Good luck with your books!
This is a great question, and a realistic answer. I think it's easy for authors to assume that publishers will do it all, but they don't always.
I echo Vivi Anna. My publisher has a list of places they've sent my book to, but as I find reviewers, book clubs, bloggers, etc. that agree to review, I send them the names and addresses and they send the book out to them too.
It's worked out great for both of us. We can each find places to promote the book the other can't.
As a blogging book reviewer, I say don't leave it up to your publisher or your publicist, even if you pay her.
I've known things about authors and their books their publicists whom they paid a lot of money to didn't, simply because I'm a good listener and I actually read and loved the books. *You can't buy enthusiasm.*
You've got to be johnny-on-the-spot. If your publisher doesn't give you a considerable amount of author's copies, for example, BUY THEM. Seriously. Never be without a good stash to give away at book signings and to send to reviewers. Hang out and play nice in the blogosphere. Find the blogs which review your kind of story. Ask them to review your book. Don't be shy. We love ARCs! If they say no, respond politely and sweetly. They may just love your next one, but they won't review it if you were mean to them the first time 'round. Like Jessica said, send them whatever kind of ARC they want.

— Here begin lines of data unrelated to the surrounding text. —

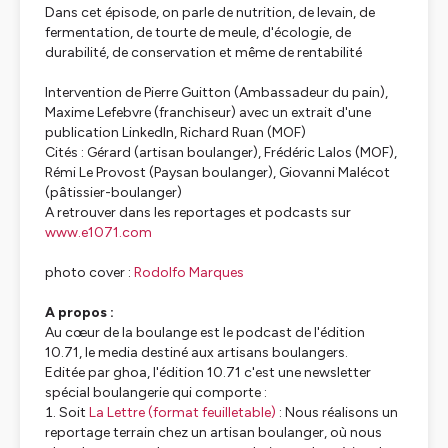
Dans cet épisode, on parle de nutrition, de levain, de
fermentation, de tourte de meule, d'écologie, de
durabilité, de conservation et même de rentabilité
Intervention de Pierre Guitton (Ambassadeur du pain),
Maxime Lefebvre (franchiseur) avec un extrait d'une
publication LinkedIn, Richard Ruan (MOF)
Cités : Gérard (artisan boulanger), Frédéric Lalos (MOF),
Rémi Le Provost (Paysan boulanger), Giovanni Malécot
(pâtissier-boulanger)
A retrouver dans les reportages et podcasts sur
www.e1071.com
photo cover :
Rodolfo Marques
A propos :
Au cœur de la boulange est le podcast de
l'édition
10.71
, le media destiné aux artisans boulangers.
Editée par
ghoa
,
l'édition 10.71
c'est une newsletter
spécial boulangerie qui comporte :
Soit
La Lettre
(format feuilletable)
: Nous réalisons un
reportage terrain chez un artisan boulanger, où nous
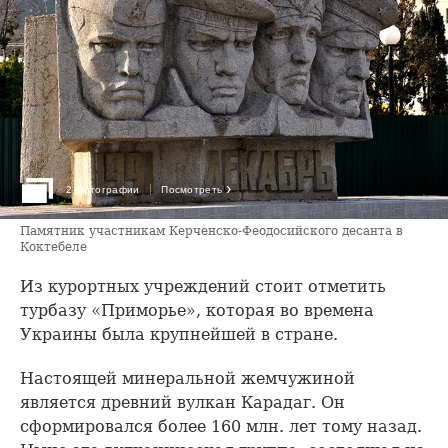
›
2 фотографии
Посмотреть
Памятник участникам Керченско-Феодосийского десанта в
Коктебеле
Из курортных учреждений стоит отметить
турбазу «Приморье», которая во времена
Украины была крупнейшей в стране.
Настоящей минеральной жемчужиной
является древний вулкан Карадаг. Он
сформировался более 160 млн. лет тому назад.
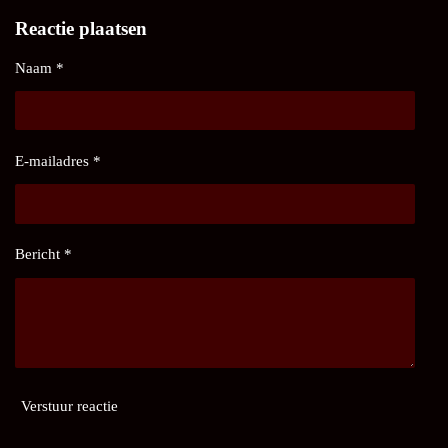
Reactie plaatsen
Naam *
E-mailadres *
Bericht *
Verstuur reactie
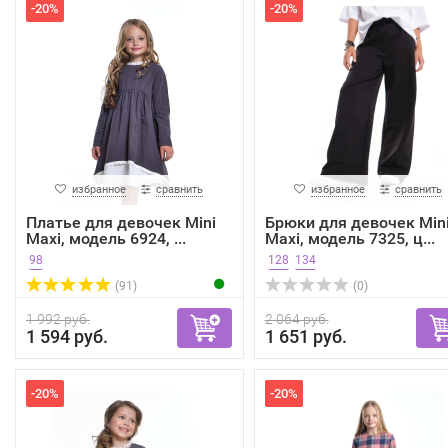
-20%
-20%
избранное
сравнить
избранное
сравнить
Платье для девочек Mini
Брюки для девочек Min
Maxi, модель 6924, ...
Maxi, модель 7325, ц...
98
128
134
(91)
(0)
1 992 руб.
2 064 руб.
1 594 руб.
1 651 руб.
-20%
-20%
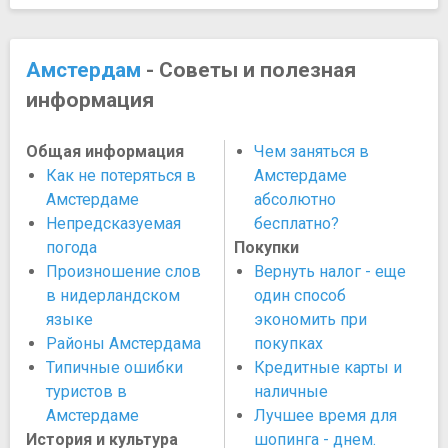
Амстердам
- Советы и полезная
информация
Общая информация
Чем заняться в
Как не потеряться в
Амстердаме
Амстердаме
абсолютно
Непредсказуемая
бесплатно?
погода
Покупки
Произношение слов
Вернуть налог - еще
в нидерландском
один способ
языке
экономить при
Районы Амстердама
покупках
Типичные ошибки
Кредитные карты и
туристов в
наличные
Амстердаме
Лучшее время для
История и культура
шопинга - днем.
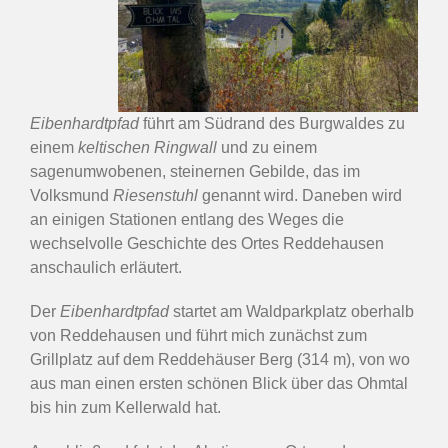
Eibenhardtpfad
führt am Südrand des Burgwaldes zu
einem
keltischen Ringwall
und zu einem
sagenumwobenen, steinernen Gebilde, das im
Volksmund
Riesenstuhl
genannt wird. Daneben wird
an einigen Stationen entlang des Weges die
wechselvolle Geschichte des Ortes Reddehausen
anschaulich erläutert.
Der
Eibenhardtpfad
startet am Waldparkplatz oberhalb
von Reddehausen und führt mich zunächst zum
Grillplatz auf dem Reddehäuser Berg (314 m), von wo
aus man einen ersten schönen Blick über das Ohmtal
bis hin zum Kellerwald hat.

Readers find the blogging book reviewers who consistantly deliver reviews on books they like. They tend to be the kind of readers who rely heavily on word-of-mouth, and so do their friends. Never appear ungrateful or resentful of reviews or subsequent discussions. These bloggers review for love of story alone, and their readers know it.
We communicate with each other and we will find you out.
And always remember and never forget, especially when you get a negative review,
a reader cannot buy your book if she doesn't know it exists.
I'm glad you addressed this. I've always hated soliciting reviews. I know everyone does it, but I like unsolicited reviews the most…good or bad.
Thank you! This is a very timely post for me as my debut novel 'Turning the Tide' comes out at the end of June so I've been wondering how it all works!